Open jamesjer opened 7 years ago
The new code is little-endian specific, whereas the old code was not.
The old code copies 64 bits via memcpy from a pointer to 32-bit values. This means that it copies 2 of the 32-bit values into a composite 64-bit value. The first of the two 32-bit values is copied to the first 32-bits of the 64-bit value; i.e., the lower-order 32 bits on a little endian machine and the higher-order 32 bits on a big endian machine. The second 32-bit value is copied to the higher-order 32 bits of the 64-bit value on a little endian machine, and the lower-order 32 bits on a big endian machine. This leads directly to an infinite loop in appendRow(); see https://github.com/Macaulay2/mathicgb/issues/3. (At least, the loop would be infinite if it didn't contain a memory leak which eventually exhausts all memory and makes the test die.)
The new code produces the same 64-bit value from the two 32-bit values, regardless of endianness. I have done test builds on both a PPC64 machine (big endian) and an x86_64 machine (little endian). With the new code, all tests pass on both machines.
Oh, that's your point. But then your change is hiding the real bug. Your change does make the code behave the same way on both architectures, but probably what we really want is for the code to behave the same whether you use
A = *ptr(a, i*2) | (((uint64)*ptr(a, i*2 + 1)) << 32);
or
A = *ptr(a, i*2+1) | (((uint64)*ptr(a, i*2)) << 32);
After all, the data consists of packed exponent vectors. Probably an overflow during the addition from one bit field into the next failed to be detected.
@jamesjer, @DanGrayson What is the status of this pull request?
These routines are only checking whether one vector of degrees is the sum of two other vectors of degrees, so endianness isn't relevant, even though you are packing vectors into int64's with memcpy, under the assumption that there is no overflow when you compute A+B
from one subfield into the next.
It's hard for me to read the code, so let's consider a baby case to see whether the code is correct:
int8 a[2], b[2], ab[2];
int16 A, B, AB;
Using memcpy to move a to A results either in a[0] | (a[1]<<8)
or (a[0]<<8) | a[1]
, depending on endianness. Let's assume it's little endian, so it's the former. Move a to A, b to B, ab to AB, and check whether AB==A+B. We want to prove that's the case if and only if ab[i]=a[i]+b[i] for all i.

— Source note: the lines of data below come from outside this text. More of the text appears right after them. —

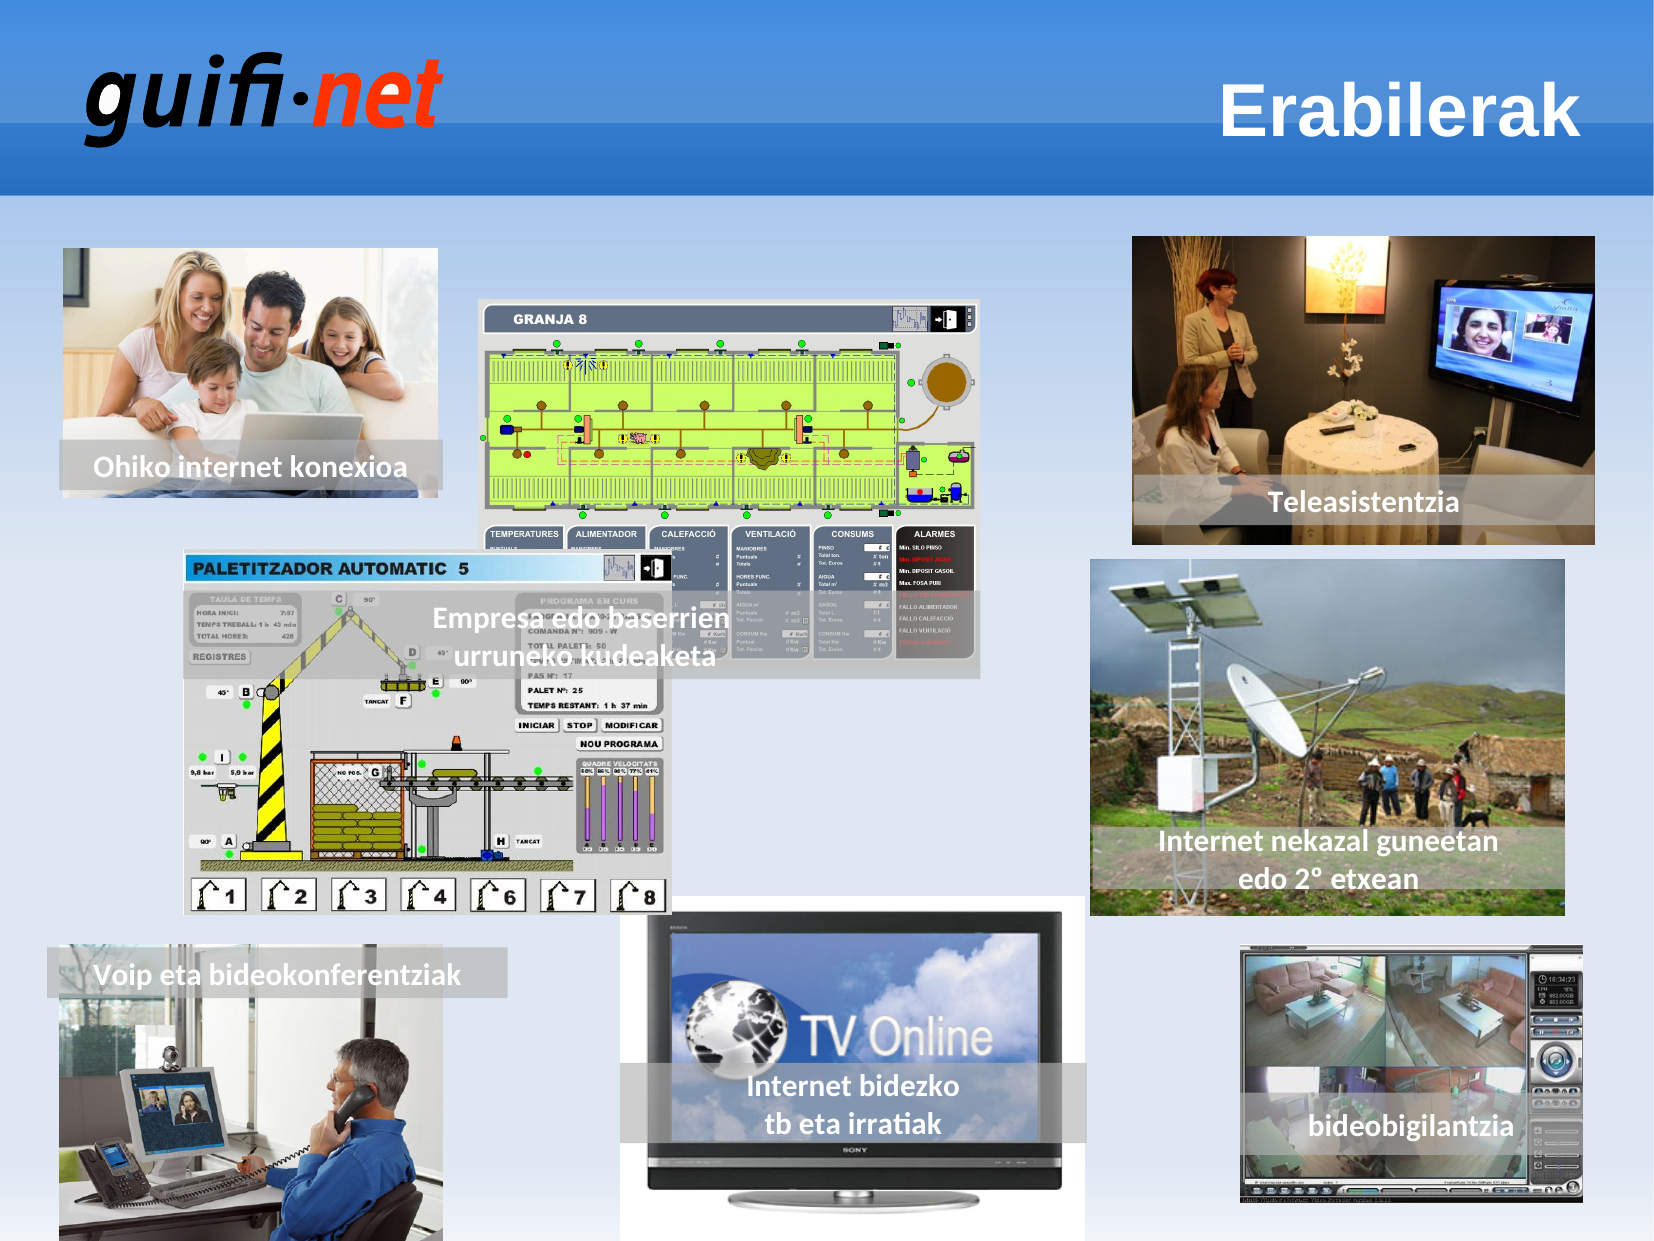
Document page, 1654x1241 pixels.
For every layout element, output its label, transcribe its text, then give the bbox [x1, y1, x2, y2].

text_box Ohiko internet konexioa [59, 439, 443, 491]
text_box Internet bidezko tb eta irratiak [620, 1062, 1087, 1144]
text_box Voip eta bideokonferentziak [47, 947, 508, 999]
picture [0, 0, 1654, 1241]
title Erabilerak [655, 14, 1654, 207]
text_box bideobigilantzia [1240, 1092, 1583, 1155]
text_box Empresa edo baserrien urruneko kudeaketa [183, 590, 981, 680]
text_box Teleasistentzia [1134, 474, 1595, 526]
text_box Internet nekazal guneetan edo 2º etxean [1092, 826, 1566, 890]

If there is a proof, it's valid for either endianness, since the order of entries in a, b, and ab doesn't affect the truth of the right hand statement.

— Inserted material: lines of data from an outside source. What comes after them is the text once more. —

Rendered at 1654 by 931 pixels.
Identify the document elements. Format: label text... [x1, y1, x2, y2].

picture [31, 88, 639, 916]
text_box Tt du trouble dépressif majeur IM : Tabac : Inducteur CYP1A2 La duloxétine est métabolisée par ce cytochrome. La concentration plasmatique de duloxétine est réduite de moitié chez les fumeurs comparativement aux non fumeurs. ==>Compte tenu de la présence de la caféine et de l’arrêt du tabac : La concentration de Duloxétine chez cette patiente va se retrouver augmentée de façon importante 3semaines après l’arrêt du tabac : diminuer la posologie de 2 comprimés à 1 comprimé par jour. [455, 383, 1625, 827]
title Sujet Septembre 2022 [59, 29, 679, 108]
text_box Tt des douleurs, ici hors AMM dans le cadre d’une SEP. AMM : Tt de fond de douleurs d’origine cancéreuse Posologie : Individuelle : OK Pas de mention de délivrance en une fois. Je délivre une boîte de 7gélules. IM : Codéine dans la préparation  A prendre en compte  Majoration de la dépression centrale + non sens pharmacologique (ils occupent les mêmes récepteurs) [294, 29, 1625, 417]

So, if a bug was encountered, the problem is that we can't prove the statement above, and this pull request is not the way to fix it.
Giving --enable-debug to the top-level M2 configure scripts removes -DNDEBUG instead of adding -DDEBUG, so the MATHICGB_ASSERT statements are never activated and the bug is never detected.

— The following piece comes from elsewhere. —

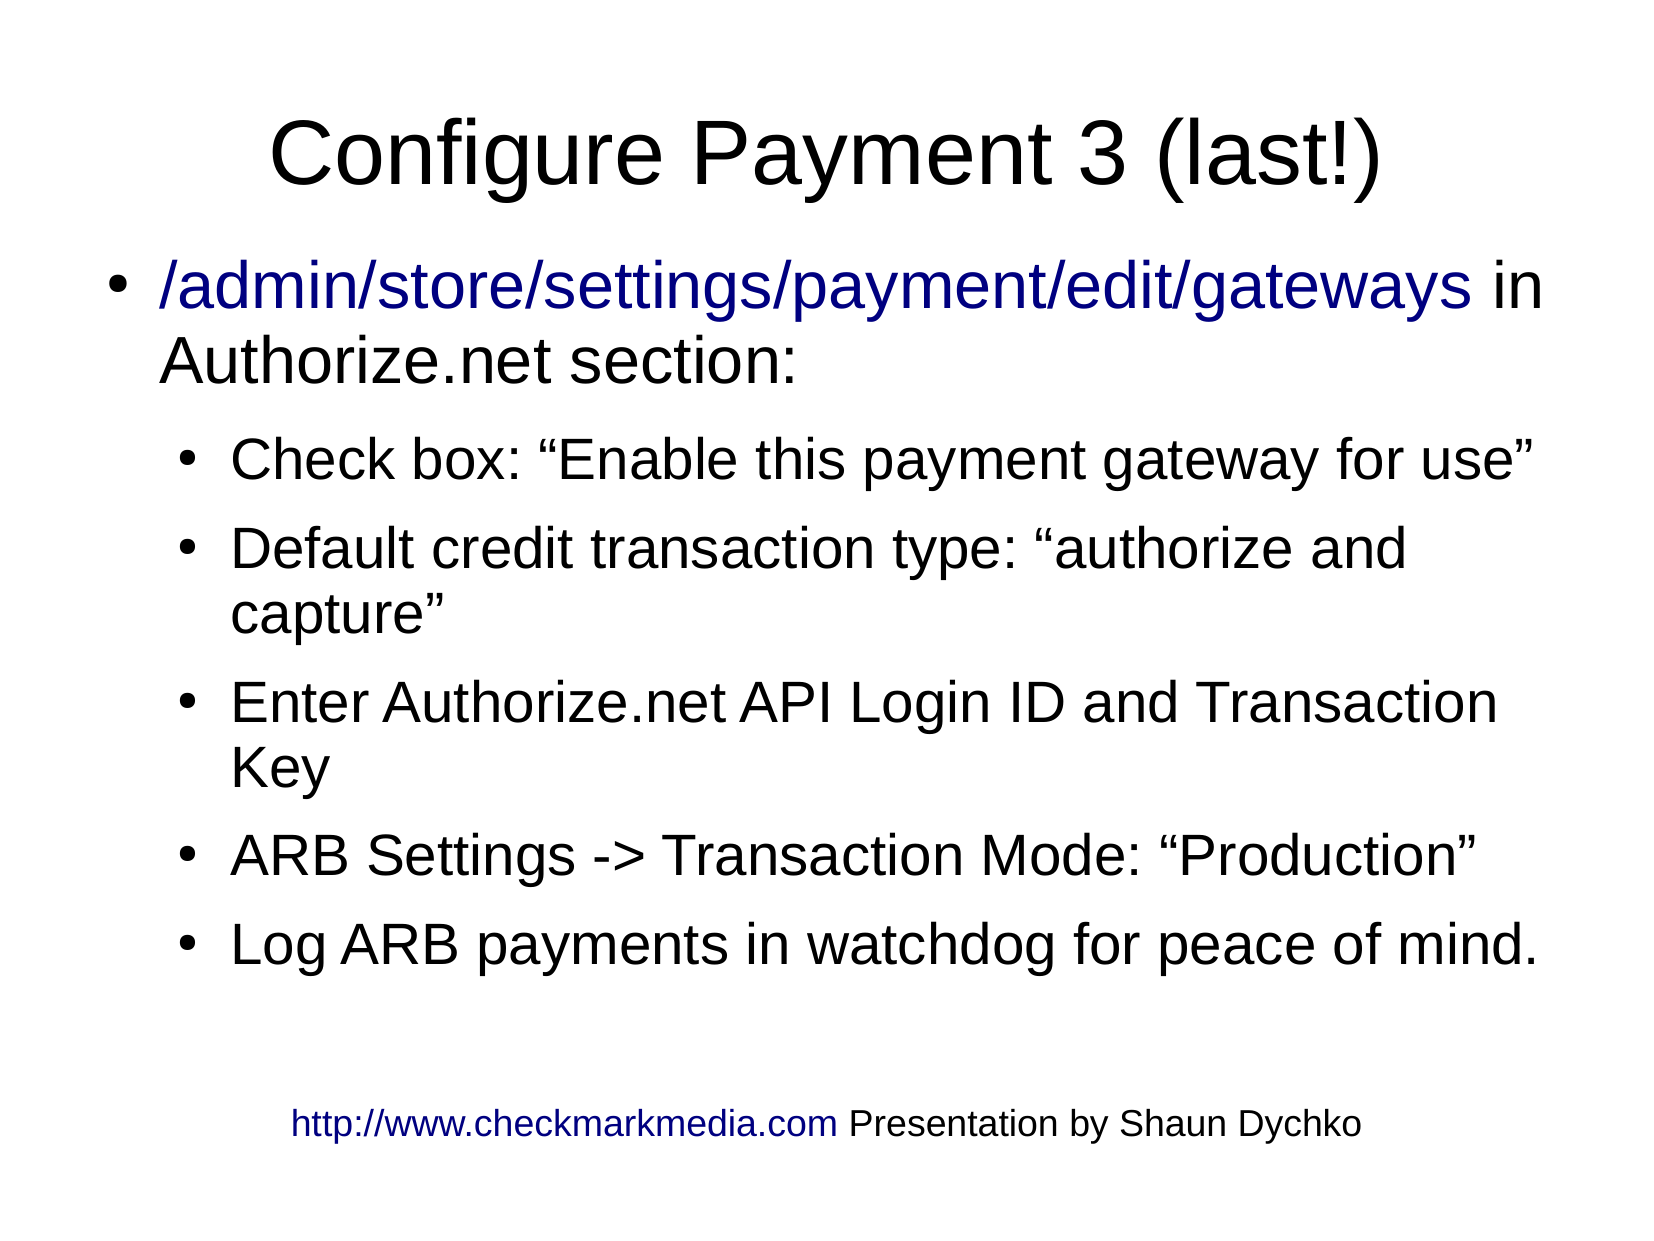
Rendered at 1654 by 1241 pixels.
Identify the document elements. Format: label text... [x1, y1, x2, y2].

title Configure Payment 3 (last!) [82, 56, 1571, 250]
text_box http://www.checkmarkmedia.com Presentation by Shaun Dychko [88, 1094, 1565, 1152]
list /admin/store/settings/payment/edit/gateways in Authorize.net section: Check box: “Enable this payment gateway for use” Default credit transaction type: “authorize and capture” Enter Authorize.net API Login ID and Transaction Key ARB Settings -> Transaction Mode: “Production” Log ARB payments in watchdog for peace of mind. [88, 248, 1577, 1067]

I think that's what I was getting at before.
Anyway, here is a counterexample to the statement:
a[0] = 128
a[1] = 0
A = 128
b[0] = 128
b[1] = 0
B = 128
ab[0] = 0
ab[1] = 1
AB = 256
@d-torrance @jamesjer Is this still relevant?
@d-torrance @jamesjer Is this still relevant?
Yes. I'm using the original version of this PR (https://github.com/Macaulay2/mathicgb/commit/d8ae074c7f7655c3b85c2089cd7a05a98a70a46a) in the Debian mathicgb package. If I remember, the current version with le64toh
wasn't working for me when I tried it out on an s390x porterbox.
Another possible fix is to just skip over this particular optimization on big-endian architectures, which is what I proposed https://github.com/Macaulay2/M2/pull/2172, back when mathicgb was in the e
directory.
Copying 2 32-bit quantities into a 64-bit quantity with memcpy() has endian-specific results. This pull changes such code into code that produces the same result regardless of endianness.